If the canoe can be relied upon to maintain a constant 11 mph for the entire course of the river that is being paddled, the Litchi mission cruise speed can be set to the same 11 mph, whereby synchronizing the canoe with the drone’s current position would entail allowing the canoe a few seconds to attain that 11mph speed, at which point the drone would need to be launched from a point along the riverside directly adjacent to the location at which the canoe attains its cruise speed of 11 mph.

The canoeist could then adjust the speed of the craft to remain in the picture frame while the drone’s Litchi waypoint mission and paddle are in progress.

Due to the very low altitude at which this Litchi mission will be flown, it might be worthwhile doing a quick calibration of the usual suspects, GPS, IMU, camera gimbal, optical sensors, and controller joysticks. Litchi missions do sometimes show inconsistency in adherence to users’ altitude settings.

Thanks so much for the tips so far! I’ve been practicing a bit with the Litchi app to which I am new.
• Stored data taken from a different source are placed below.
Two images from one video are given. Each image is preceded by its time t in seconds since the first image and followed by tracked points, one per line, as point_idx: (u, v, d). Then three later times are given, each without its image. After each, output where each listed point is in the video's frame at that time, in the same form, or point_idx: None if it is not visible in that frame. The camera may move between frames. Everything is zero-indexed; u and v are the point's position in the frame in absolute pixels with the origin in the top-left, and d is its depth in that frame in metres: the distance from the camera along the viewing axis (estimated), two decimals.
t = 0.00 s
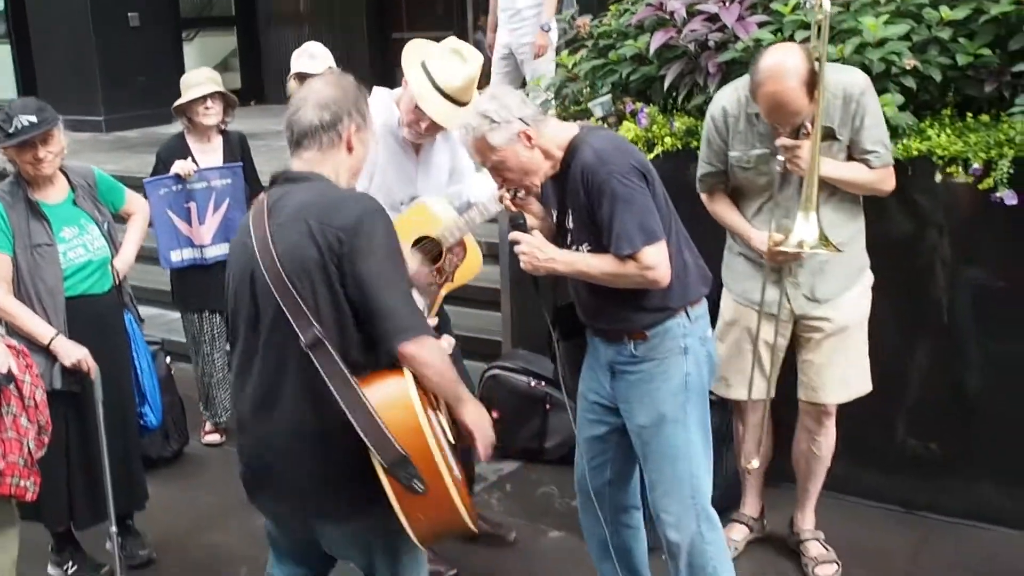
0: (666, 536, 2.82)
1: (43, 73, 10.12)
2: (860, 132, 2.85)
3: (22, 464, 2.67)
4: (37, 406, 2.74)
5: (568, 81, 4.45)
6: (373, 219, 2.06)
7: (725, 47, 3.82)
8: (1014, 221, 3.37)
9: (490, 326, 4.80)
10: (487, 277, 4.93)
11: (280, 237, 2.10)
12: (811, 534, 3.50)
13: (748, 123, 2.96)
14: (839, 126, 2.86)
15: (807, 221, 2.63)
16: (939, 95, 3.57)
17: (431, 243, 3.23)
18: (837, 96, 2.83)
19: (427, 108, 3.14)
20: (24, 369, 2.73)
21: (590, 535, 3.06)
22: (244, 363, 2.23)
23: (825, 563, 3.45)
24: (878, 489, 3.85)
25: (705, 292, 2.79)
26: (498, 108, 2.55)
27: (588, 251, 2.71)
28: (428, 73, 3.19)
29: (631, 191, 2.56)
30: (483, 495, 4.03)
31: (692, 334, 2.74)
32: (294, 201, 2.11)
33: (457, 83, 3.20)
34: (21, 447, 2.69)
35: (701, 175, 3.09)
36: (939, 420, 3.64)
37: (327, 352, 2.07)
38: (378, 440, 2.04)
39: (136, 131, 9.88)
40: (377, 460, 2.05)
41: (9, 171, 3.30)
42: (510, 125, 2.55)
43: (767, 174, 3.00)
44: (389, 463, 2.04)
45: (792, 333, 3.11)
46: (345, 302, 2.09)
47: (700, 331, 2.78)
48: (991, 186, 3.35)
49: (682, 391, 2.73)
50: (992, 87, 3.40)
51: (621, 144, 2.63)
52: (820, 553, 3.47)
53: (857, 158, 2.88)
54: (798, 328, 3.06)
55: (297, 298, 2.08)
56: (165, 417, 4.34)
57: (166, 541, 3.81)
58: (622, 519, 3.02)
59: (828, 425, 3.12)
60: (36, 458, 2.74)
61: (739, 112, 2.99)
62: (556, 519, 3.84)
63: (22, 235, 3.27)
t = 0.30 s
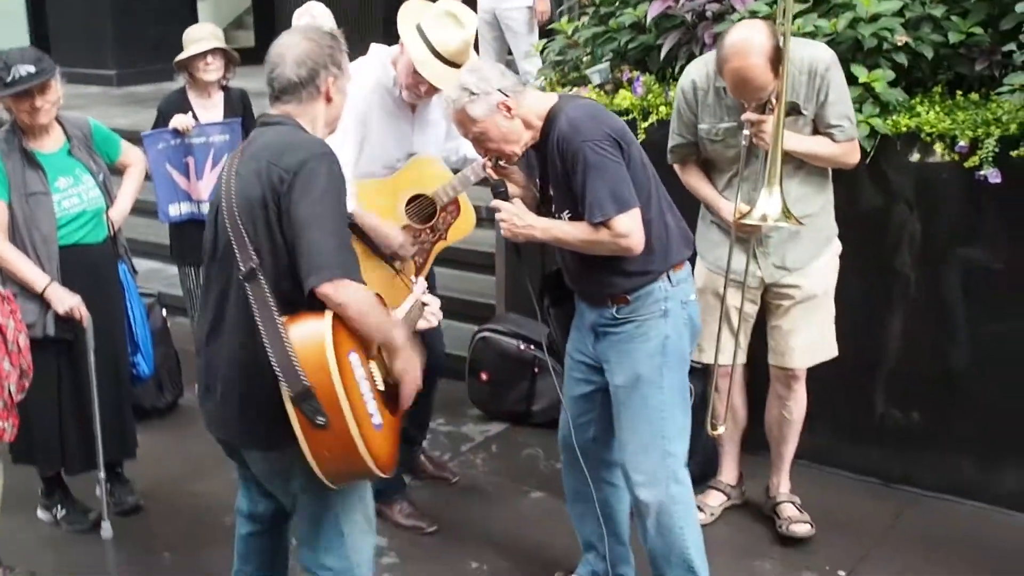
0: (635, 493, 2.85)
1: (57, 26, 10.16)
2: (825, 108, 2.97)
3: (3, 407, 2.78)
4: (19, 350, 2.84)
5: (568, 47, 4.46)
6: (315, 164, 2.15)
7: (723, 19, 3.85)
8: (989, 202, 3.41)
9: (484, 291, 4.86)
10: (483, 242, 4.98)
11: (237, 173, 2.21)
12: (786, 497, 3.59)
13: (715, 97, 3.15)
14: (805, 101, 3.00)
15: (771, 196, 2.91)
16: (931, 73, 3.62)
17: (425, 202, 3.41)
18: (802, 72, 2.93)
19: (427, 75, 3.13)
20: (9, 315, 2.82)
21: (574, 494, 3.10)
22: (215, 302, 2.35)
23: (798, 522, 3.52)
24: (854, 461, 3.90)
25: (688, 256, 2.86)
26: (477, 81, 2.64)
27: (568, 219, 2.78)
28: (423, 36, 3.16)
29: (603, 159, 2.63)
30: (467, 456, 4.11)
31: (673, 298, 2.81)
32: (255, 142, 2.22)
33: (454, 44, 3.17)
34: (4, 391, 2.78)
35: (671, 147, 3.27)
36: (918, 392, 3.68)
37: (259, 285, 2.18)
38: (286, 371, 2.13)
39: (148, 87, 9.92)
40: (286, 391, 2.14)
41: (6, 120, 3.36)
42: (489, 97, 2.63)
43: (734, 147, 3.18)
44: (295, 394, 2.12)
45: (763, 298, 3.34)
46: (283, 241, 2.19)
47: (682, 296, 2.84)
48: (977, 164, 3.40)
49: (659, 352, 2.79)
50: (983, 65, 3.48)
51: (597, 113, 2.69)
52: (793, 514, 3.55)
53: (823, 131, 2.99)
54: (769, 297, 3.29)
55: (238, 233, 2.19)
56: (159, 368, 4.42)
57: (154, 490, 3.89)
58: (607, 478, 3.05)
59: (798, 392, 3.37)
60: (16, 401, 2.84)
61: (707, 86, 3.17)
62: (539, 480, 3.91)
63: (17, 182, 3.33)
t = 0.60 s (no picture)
0: (634, 462, 2.87)
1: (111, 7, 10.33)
2: (846, 85, 3.07)
3: (36, 366, 3.14)
4: (45, 311, 3.19)
5: (601, 27, 4.49)
6: (313, 126, 2.28)
7: None
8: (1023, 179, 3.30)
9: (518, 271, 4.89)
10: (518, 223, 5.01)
11: (254, 137, 2.39)
12: (813, 481, 3.48)
13: (734, 78, 3.23)
14: (824, 80, 3.08)
15: (794, 175, 2.95)
16: (968, 52, 3.57)
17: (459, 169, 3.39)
18: (822, 51, 3.06)
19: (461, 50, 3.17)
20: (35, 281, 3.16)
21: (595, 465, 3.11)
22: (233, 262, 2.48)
23: (824, 507, 3.40)
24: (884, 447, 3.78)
25: (713, 229, 2.86)
26: (504, 49, 2.61)
27: (593, 189, 2.76)
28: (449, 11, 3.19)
29: (627, 128, 2.61)
30: (495, 433, 4.15)
31: (698, 271, 2.81)
32: (272, 108, 2.38)
33: (480, 15, 3.20)
34: (35, 350, 3.14)
35: (691, 130, 3.36)
36: (951, 374, 3.55)
37: (257, 238, 2.36)
38: (278, 320, 2.28)
39: (198, 67, 10.05)
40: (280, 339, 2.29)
41: (47, 96, 3.43)
42: (515, 65, 2.62)
43: (754, 127, 3.25)
44: (285, 341, 2.28)
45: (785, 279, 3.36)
46: (283, 199, 2.34)
47: (707, 270, 2.84)
48: (1013, 146, 3.30)
49: (679, 323, 2.80)
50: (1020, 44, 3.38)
51: (621, 83, 2.67)
52: (820, 497, 3.43)
53: (841, 110, 3.11)
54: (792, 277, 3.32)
55: (247, 191, 2.37)
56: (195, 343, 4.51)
57: (185, 462, 3.97)
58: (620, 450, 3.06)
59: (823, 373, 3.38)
60: (47, 360, 3.20)
61: (725, 68, 3.25)
62: (564, 459, 3.94)
63: (56, 157, 3.39)
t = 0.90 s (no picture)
0: (660, 451, 2.83)
1: None
2: (885, 69, 3.12)
3: (68, 335, 3.28)
4: (74, 280, 3.34)
5: (648, 15, 4.51)
6: (350, 108, 2.29)
7: None
8: None
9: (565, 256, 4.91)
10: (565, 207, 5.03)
11: (296, 118, 2.42)
12: (853, 467, 3.46)
13: (774, 64, 3.23)
14: (863, 65, 3.13)
15: (836, 157, 2.94)
16: (1014, 36, 3.51)
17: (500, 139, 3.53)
18: (860, 35, 3.09)
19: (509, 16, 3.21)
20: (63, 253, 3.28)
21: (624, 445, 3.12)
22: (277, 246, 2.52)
23: (865, 493, 3.38)
24: (932, 433, 3.74)
25: (751, 222, 2.77)
26: (539, 49, 2.61)
27: (629, 186, 2.70)
28: None
29: (661, 125, 2.54)
30: (538, 415, 4.18)
31: (733, 265, 2.73)
32: (313, 92, 2.41)
33: None
34: (66, 319, 3.28)
35: (731, 117, 3.36)
36: (995, 360, 3.52)
37: (298, 219, 2.41)
38: (315, 289, 2.32)
39: (258, 54, 10.17)
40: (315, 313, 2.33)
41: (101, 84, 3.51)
42: (550, 64, 2.60)
43: (794, 113, 3.25)
44: (321, 317, 2.31)
45: (825, 263, 3.36)
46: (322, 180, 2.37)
47: (742, 263, 2.76)
48: None
49: (710, 318, 2.73)
50: None
51: (658, 79, 2.60)
52: (861, 484, 3.41)
53: (881, 95, 3.16)
54: (833, 261, 3.31)
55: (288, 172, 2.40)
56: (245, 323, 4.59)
57: (232, 441, 4.04)
58: (650, 433, 3.06)
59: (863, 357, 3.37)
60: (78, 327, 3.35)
61: (765, 54, 3.26)
62: (604, 441, 3.96)
63: (106, 139, 3.46)
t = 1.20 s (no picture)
0: (666, 443, 2.85)
1: None
2: (886, 69, 3.15)
3: (79, 323, 3.40)
4: (86, 272, 3.41)
5: (656, 14, 4.55)
6: (358, 120, 2.33)
7: None
8: None
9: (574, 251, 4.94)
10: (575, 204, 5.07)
11: (300, 129, 2.45)
12: (856, 464, 3.48)
13: (778, 63, 3.26)
14: (865, 64, 3.16)
15: (839, 154, 2.95)
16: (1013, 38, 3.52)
17: (501, 135, 3.54)
18: (862, 35, 3.12)
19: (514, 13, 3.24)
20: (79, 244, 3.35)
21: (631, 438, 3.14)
22: (281, 248, 2.56)
23: (867, 491, 3.41)
24: (935, 429, 3.75)
25: (753, 218, 2.79)
26: (545, 47, 2.62)
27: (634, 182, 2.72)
28: None
29: (664, 124, 2.56)
30: (545, 409, 4.21)
31: (737, 260, 2.75)
32: (315, 103, 2.44)
33: None
34: (78, 309, 3.39)
35: (736, 114, 3.39)
36: (997, 357, 3.54)
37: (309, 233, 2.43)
38: (326, 305, 2.34)
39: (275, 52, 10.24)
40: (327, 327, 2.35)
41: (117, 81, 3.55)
42: (555, 62, 2.62)
43: (797, 111, 3.28)
44: (333, 330, 2.33)
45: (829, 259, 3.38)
46: (332, 190, 2.40)
47: (746, 258, 2.77)
48: None
49: (715, 312, 2.75)
50: None
51: (661, 78, 2.63)
52: (863, 482, 3.44)
53: (882, 93, 3.19)
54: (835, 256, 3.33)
55: (297, 182, 2.44)
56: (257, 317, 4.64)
57: (242, 434, 4.08)
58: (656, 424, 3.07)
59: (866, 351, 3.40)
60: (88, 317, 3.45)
61: (769, 53, 3.28)
62: (610, 435, 3.99)
63: (122, 134, 3.51)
It’s pretty cool. It would be awesome if it had a geofence that could be used along with the missions just to make sure the drone stays out of trouble, but I think it will get the shoot done the way it is.

It’s best to do this mission a few times before tracking the boat. And when the mission trajectory is clear, just watch the boat manually control the camera.

Another way is to use focus mode. But the entire route is controlled by the drone manually.

As someone who likes to canoe and fly drones, it would seem to me that the critical part (excluding getting stuck in a tree) is syncing the canoe and drone together. What is a comfortable rowing speed? As the drone approaches , the canoe begins to match speeds with the drone but you want to have a little extra speed available in case the canoe started getting behind the drone. If you were rowing at 8 mph for instance, the reduced speed would make it easier to speed up to stay with the drone and reduce fatigue on the canoeist.